PEREIRA & ANDRADE (1990) encontraram prevalência de 35% para
leptospirose em amostras sanguíneas de moradores de uma favela na
cidade do Rio de Janeiro, onde o sorovar predominante foi o
icterohaemorrhagiae. Em estudo soroepidemiológico com diferentes grupos
profissionais na cidade de Londrina, PR, VASCONCELOS
et al.
(1992) encontraram 28,4% de positividade para trabalhadores da limpeza
pública. Os valores encontrados nos dois estudos se assemelham aos
encontrados na presente pesquisa. Já GUERRA
et al. (1996) notificaram apenas 5,45% de soropositividade para trabalhadores da limpeza pública na cidade de São Luís, MA.
Investigações epidemiológicas têm constatado a nítida predominância
dessa zoonose em profissões com baixo nível de remuneração em que
condições precárias de saneamento básico nas moradias e nos locais de
trabalho favorece o aparecimento desta enfermidade. Assim, informações
obtidas durante entrevista mostram que os carroceiros (condutores)

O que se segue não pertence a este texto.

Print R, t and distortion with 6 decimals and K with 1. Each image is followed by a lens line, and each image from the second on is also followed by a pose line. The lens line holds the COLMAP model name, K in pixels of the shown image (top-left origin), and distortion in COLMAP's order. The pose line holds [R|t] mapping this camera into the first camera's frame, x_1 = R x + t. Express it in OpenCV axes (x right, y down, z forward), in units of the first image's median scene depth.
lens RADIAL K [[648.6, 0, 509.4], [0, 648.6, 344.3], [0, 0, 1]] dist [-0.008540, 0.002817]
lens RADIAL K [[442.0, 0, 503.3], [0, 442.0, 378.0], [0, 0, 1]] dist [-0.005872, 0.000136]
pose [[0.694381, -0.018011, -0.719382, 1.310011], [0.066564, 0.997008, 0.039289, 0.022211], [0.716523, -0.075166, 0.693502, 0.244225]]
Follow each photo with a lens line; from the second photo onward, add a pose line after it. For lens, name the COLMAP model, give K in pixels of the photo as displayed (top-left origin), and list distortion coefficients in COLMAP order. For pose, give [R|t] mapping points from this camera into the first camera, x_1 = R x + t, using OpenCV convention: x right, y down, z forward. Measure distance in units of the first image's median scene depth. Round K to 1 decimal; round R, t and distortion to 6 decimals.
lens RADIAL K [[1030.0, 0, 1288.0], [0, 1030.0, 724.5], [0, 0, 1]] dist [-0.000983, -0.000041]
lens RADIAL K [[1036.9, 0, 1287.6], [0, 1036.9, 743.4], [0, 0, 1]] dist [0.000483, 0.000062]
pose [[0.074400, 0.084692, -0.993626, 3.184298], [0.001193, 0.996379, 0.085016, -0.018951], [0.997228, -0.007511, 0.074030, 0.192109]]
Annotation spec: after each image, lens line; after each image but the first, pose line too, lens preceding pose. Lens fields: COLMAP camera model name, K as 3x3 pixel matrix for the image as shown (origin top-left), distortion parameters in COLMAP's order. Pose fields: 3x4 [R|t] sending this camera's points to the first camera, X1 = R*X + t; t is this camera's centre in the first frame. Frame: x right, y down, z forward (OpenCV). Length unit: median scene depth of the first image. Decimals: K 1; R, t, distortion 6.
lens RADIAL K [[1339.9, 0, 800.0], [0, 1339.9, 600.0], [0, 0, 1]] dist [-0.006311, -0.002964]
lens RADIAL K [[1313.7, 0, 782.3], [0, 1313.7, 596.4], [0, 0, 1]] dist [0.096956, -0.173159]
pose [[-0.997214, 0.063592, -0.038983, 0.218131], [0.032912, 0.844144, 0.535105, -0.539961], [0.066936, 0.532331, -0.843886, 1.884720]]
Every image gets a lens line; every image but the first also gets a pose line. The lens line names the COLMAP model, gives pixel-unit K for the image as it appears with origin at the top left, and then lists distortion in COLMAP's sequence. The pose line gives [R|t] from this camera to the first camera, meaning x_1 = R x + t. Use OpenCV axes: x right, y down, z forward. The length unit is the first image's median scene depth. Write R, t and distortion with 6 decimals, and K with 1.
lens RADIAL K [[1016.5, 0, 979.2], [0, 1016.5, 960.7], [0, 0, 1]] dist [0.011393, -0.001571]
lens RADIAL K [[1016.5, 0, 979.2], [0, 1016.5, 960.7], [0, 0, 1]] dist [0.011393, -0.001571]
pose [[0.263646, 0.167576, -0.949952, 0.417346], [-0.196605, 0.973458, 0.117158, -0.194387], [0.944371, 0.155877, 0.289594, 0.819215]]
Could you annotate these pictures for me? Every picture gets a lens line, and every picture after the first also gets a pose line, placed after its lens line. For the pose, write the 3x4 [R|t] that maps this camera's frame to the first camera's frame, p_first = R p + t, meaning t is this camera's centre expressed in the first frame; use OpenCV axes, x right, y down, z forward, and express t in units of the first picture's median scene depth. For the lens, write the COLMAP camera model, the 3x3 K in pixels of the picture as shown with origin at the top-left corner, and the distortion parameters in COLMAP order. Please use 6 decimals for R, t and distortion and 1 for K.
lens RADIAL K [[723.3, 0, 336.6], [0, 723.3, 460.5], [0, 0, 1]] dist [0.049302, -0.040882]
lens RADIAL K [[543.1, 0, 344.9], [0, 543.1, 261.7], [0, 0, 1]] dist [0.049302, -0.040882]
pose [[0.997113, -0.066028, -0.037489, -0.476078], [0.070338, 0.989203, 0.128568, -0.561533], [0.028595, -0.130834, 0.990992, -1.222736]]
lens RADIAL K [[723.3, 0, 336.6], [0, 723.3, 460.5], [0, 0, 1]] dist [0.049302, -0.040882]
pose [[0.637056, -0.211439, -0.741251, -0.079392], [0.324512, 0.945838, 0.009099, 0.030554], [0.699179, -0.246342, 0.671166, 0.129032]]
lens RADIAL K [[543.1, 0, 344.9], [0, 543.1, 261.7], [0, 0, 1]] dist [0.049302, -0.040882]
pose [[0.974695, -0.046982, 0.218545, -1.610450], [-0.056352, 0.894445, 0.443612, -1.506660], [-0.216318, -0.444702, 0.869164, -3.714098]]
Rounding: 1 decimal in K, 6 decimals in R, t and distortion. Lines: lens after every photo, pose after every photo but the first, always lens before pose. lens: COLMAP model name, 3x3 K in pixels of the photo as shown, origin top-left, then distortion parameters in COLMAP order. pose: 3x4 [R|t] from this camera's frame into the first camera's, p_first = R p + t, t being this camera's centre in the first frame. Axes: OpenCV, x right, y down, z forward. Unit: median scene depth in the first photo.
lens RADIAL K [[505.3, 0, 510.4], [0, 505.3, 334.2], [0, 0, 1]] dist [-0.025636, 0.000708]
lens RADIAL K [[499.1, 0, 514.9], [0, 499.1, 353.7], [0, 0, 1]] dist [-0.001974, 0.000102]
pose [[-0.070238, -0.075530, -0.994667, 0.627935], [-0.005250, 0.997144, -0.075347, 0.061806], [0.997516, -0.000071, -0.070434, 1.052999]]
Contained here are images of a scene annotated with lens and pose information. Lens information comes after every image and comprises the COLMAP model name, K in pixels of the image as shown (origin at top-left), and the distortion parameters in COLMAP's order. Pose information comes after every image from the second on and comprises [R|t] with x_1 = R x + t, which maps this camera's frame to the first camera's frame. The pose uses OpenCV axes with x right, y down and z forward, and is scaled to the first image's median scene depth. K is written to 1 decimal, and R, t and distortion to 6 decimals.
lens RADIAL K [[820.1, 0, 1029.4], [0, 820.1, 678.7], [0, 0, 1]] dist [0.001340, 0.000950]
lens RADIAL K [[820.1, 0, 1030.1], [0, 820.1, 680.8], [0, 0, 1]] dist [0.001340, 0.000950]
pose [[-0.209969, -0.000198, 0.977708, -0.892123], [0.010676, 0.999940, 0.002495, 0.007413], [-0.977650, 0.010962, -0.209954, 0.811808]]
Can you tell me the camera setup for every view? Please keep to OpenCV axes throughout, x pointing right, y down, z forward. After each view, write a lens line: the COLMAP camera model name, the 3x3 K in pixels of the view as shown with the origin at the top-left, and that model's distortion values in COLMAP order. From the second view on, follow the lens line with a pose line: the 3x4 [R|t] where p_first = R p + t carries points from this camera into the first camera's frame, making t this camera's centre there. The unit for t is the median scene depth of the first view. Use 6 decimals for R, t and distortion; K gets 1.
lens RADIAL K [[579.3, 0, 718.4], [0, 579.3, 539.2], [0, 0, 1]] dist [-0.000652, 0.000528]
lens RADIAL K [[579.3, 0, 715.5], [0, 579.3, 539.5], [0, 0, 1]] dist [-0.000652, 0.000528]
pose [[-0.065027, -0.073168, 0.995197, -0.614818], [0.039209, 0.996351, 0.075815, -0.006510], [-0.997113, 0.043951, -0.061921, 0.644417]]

integram um grupo de risco para leptospirose na cidade de São Luís, MA.
Dos sessenta pares de amostras de asininos e dos respectivos
condutores, 20% (n=12) reagiram positivamente, sendo que destas 8,33%
(n=5) foram para o sorovar
Pyrogenes, 6,66% (n=4) para
Copenhageni e 5% (n=3) para
Butembo.
Esses dados sugerem que ambas as espécies que estiveram expostas às
mesmas fontes de infecção e, enquanto se mantiverem propícias às
condições ambientais predisponentes, as leptospiras permanecerão
viáveis para infectarem novos hospedeiros, seja animal doméstico, ou o
homem.
Foram observadas, ainda, a reação das amostras dos condutores aos sorovares
Castellonis, Canicola e
Shermani e a ausência de reação para espécie asinina. Entretanto, nas duas espécies, os sorovares
Pyrogenes e
Copenhageni
foram os mais frequentes. As amostras de soro da espécie asinina devem
ser analisadas com o maior número possível de sorovares, já que estes
animais são mantidos nos centros urbanos e suburbanos, convivendo em
ambientes diversos e constantemente em contato com áreas de
contaminação por leptospiras, o mesmo acontecendo com os condutores das
carroças.
É grande a importância dos roedores na manutenção das leptospiras no
meio ambiente. As trocas que ocorrem na ecologia humana e animal por
ocasião da colonização de áreas, cujas condições sanitárias e de
infraestrutura são precárias, podem favorecer a transmissão da
leptospirose ao homem, pois propiciam um contato deste e dos animais
domésticos com os focos originais de infecção. A ocupação pelo homem de
áreas impróprias tende a originar um ecossistema constituído de
diferentes biocenoses que podem influenciar a difusão das zoonoses
(LINZ & SANTA ROSA, 1976).
A fonte de infecção asinina na cidade de São Luís, MA, não é conhecida.
De acordo com a Fundação Nacional de Saúde, os principais reservatórios
da espiroqueta são constituídos pelos roedores sinantrópicos das
espécies Rattus norvegicus,
Rattus rattus e
Mus musculus.
Assim, sugere-se que estes animais sejam a fonte mais importante de
infecção para esta espécie. É necessário, entretanto, fazer um estudo
da fauna local para identificar as possíveis causas de risco para a
infecção asinina.
A colaboração entre os serviços humanos e veterinários de saúde deve
ser estreitada, para que os casos humanos de leptospirose sejam
adequadamente diagnosticados e tratados.
CONCLUSÕES
Há alta ocorrência de positividade para leptospirose entre os asininos
e condutores de veículos de tração animal na cidade de São Luis, MA;
Os sorovares mais prevalentes, tanto em asininos quanto em humanos, são o
Copenhageni e o
Pyrogenes;
A leptospirose constitui um problema de Saúde Pública para os asininos e os condutores das carroças.